■ **WHAT TO PRODUCE**: Set down every line of each entry below, reproducing each one character for character without altering anything.

■ **SOURCE MATERIAL**:

──────

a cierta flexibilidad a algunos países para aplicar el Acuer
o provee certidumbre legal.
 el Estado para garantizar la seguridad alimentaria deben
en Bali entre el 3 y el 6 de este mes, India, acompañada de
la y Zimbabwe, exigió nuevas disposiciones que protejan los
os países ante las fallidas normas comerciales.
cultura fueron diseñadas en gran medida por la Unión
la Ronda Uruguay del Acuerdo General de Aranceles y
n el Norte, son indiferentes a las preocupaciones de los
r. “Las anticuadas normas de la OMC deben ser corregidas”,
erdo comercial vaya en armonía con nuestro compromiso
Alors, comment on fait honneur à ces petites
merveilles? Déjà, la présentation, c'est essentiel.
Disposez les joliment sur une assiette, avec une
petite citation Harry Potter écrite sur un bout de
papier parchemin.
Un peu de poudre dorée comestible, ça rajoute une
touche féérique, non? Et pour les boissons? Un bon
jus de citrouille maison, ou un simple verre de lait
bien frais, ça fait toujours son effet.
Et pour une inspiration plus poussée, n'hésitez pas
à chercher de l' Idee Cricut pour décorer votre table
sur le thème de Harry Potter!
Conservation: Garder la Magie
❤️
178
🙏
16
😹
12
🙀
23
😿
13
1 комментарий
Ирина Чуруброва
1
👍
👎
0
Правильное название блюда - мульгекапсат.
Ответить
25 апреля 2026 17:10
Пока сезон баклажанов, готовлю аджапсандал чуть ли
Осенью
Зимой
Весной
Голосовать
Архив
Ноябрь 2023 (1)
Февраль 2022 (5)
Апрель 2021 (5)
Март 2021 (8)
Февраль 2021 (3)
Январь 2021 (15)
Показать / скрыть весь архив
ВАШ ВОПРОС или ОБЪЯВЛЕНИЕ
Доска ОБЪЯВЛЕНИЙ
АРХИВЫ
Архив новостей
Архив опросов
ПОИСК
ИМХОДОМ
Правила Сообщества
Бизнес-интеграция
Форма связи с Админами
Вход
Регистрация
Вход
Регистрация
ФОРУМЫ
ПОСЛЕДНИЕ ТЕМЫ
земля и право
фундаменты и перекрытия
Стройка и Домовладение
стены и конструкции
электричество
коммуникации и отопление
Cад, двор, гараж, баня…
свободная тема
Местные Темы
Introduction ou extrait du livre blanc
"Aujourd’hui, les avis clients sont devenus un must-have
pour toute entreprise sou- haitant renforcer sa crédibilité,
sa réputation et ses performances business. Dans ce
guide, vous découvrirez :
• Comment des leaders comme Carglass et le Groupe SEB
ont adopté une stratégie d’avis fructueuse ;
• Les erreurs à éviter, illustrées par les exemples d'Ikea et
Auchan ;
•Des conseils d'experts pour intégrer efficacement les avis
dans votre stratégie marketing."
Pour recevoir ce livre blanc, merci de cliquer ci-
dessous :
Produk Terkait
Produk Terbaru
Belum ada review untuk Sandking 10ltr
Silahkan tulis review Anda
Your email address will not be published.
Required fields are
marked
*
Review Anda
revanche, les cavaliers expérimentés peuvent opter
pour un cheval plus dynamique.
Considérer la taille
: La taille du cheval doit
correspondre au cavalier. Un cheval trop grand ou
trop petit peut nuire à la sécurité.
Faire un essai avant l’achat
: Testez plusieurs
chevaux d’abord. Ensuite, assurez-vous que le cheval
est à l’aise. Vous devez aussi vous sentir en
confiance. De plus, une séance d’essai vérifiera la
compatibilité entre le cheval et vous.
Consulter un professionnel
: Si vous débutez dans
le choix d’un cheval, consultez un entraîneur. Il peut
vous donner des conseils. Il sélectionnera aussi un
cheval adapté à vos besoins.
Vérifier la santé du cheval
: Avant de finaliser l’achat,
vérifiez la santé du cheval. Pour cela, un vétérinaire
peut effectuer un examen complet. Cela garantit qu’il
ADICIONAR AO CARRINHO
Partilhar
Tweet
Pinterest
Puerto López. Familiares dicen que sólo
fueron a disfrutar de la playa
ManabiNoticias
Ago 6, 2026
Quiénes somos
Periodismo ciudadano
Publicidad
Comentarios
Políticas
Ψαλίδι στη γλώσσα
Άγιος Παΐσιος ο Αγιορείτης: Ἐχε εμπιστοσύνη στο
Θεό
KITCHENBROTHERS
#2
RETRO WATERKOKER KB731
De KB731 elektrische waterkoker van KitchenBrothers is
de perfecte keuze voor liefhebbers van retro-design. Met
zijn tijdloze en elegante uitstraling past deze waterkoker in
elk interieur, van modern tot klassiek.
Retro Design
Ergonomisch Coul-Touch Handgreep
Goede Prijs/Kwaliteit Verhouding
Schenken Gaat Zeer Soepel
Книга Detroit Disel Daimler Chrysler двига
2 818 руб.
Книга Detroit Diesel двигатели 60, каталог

──────

■ **RESPONSE TO THIS TASK**:
a cierta flexibilidad a algunos países para aplicar el Acuer
o provee certidumbre legal.
 el Estado para garantizar la seguridad alimentaria deben
en Bali entre el 3 y el 6 de este mes, India, acompañada de
la y Zimbabwe, exigió nuevas disposiciones que protejan los
os países ante las fallidas normas comerciales.
cultura fueron diseñadas en gran medida por la Unión
la Ronda Uruguay del Acuerdo General de Aranceles y
n el Norte, son indiferentes a las preocupaciones de los
r. “Las anticuadas normas de la OMC deben ser corregidas”,
erdo comercial vaya en armonía con nuestro compromiso
Alors, comment on fait honneur à ces petites
merveilles? Déjà, la présentation, c'est essentiel.
Disposez les joliment sur une assiette, avec une
petite citation Harry Potter écrite sur un bout de
papier parchemin.
Un peu de poudre dorée comestible, ça rajoute une
touche féérique, non? Et pour les boissons? Un bon
jus de citrouille maison, ou un simple verre de lait
bien frais, ça fait toujours son effet.
Et pour une inspiration plus poussée, n'hésitez pas
à chercher de l' Idee Cricut pour décorer votre table
sur le thème de Harry Potter!
Conservation: Garder la Magie
❤️
178
🙏
16
😹
12
🙀
23
😿
13
1 комментарий
Ирина Чуруброва
1
👍
👎
0
Правильное название блюда - мульгекапсат.
Ответить
25 апреля 2026 17:10
Пока сезон баклажанов, готовлю аджапсандал чуть ли
Осенью
Зимой
Весной
Голосовать
Архив
Ноябрь 2023 (1)
Февраль 2022 (5)
Апрель 2021 (5)
Март 2021 (8)
Февраль 2021 (3)
Январь 2021 (15)
Показать / скрыть весь архив
ВАШ ВОПРОС или ОБЪЯВЛЕНИЕ
Доска ОБЪЯВЛЕНИЙ
АРХИВЫ
Архив новостей
Архив опросов
ПОИСК
ИМХОДОМ
Правила Сообщества
Бизнес-интеграция
Форма связи с Админами
Вход
Регистрация
Вход
Регистрация
ФОРУМЫ
ПОСЛЕДНИЕ ТЕМЫ
земля и право
фундаменты и перекрытия
Стройка и Домовладение
стены и конструкции
электричество
коммуникации и отопление
Cад, двор, гараж, баня…
свободная тема
Местные Темы
Introduction ou extrait du livre blanc
"Aujourd’hui, les avis clients sont devenus un must-have
pour toute entreprise sou- haitant renforcer sa crédibilité,
sa réputation et ses performances business. Dans ce
guide, vous découvrirez :
• Comment des leaders comme Carglass et le Groupe SEB
ont adopté une stratégie d’avis fructueuse ;
• Les erreurs à éviter, illustrées par les exemples d'Ikea et
Auchan ;
•Des conseils d'experts pour intégrer efficacement les avis
dans votre stratégie marketing."
Pour recevoir ce livre blanc, merci de cliquer ci-
dessous :
Produk Terkait
Produk Terbaru
Belum ada review untuk Sandking 10ltr
Silahkan tulis review Anda
Your email address will not be published.
Required fields are
marked
*
Review Anda
revanche, les cavaliers expérimentés peuvent opter
pour un cheval plus dynamique.
Considérer la taille
: La taille du cheval doit
correspondre au cavalier. Un cheval trop grand ou
trop petit peut nuire à la sécurité.
Faire un essai avant l’achat
: Testez plusieurs
chevaux d’abord. Ensuite, assurez-vous que le cheval
est à l’aise. Vous devez aussi vous sentir en
confiance. De plus, une séance d’essai vérifiera la
compatibilité entre le cheval et vous.
Consulter un professionnel
: Si vous débutez dans
le choix d’un cheval, consultez un entraîneur. Il peut
vous donner des conseils. Il sélectionnera aussi un
cheval adapté à vos besoins.
Vérifier la santé du cheval
: Avant de finaliser l’achat,
vérifiez la santé du cheval. Pour cela, un vétérinaire
peut effectuer un examen complet. Cela garantit qu’il
ADICIONAR AO CARRINHO
Partilhar
Tweet
Pinterest
Puerto López. Familiares dicen que sólo
fueron a disfrutar de la playa
ManabiNoticias
Ago 6, 2026
Quiénes somos
Periodismo ciudadano
Publicidad
Comentarios
Políticas
Ψαλίδι στη γλώσσα
Άγιος Παΐσιος ο Αγιορείτης: Ἐχε εμπιστοσύνη στο
Θεό
KITCHENBROTHERS
#2
RETRO WATERKOKER KB731
De KB731 elektrische waterkoker van KitchenBrothers is
de perfecte keuze voor liefhebbers van retro-design. Met
zijn tijdloze en elegante uitstraling past deze waterkoker in
elk interieur, van modern tot klassiek.
Retro Design
Ergonomisch Coul-Touch Handgreep
Goede Prijs/Kwaliteit Verhouding
Schenken Gaat Zeer Soepel
Книга Detroit Disel Daimler Chrysler двига
2 818 руб.
Книга Detroit Diesel двигатели 60, каталог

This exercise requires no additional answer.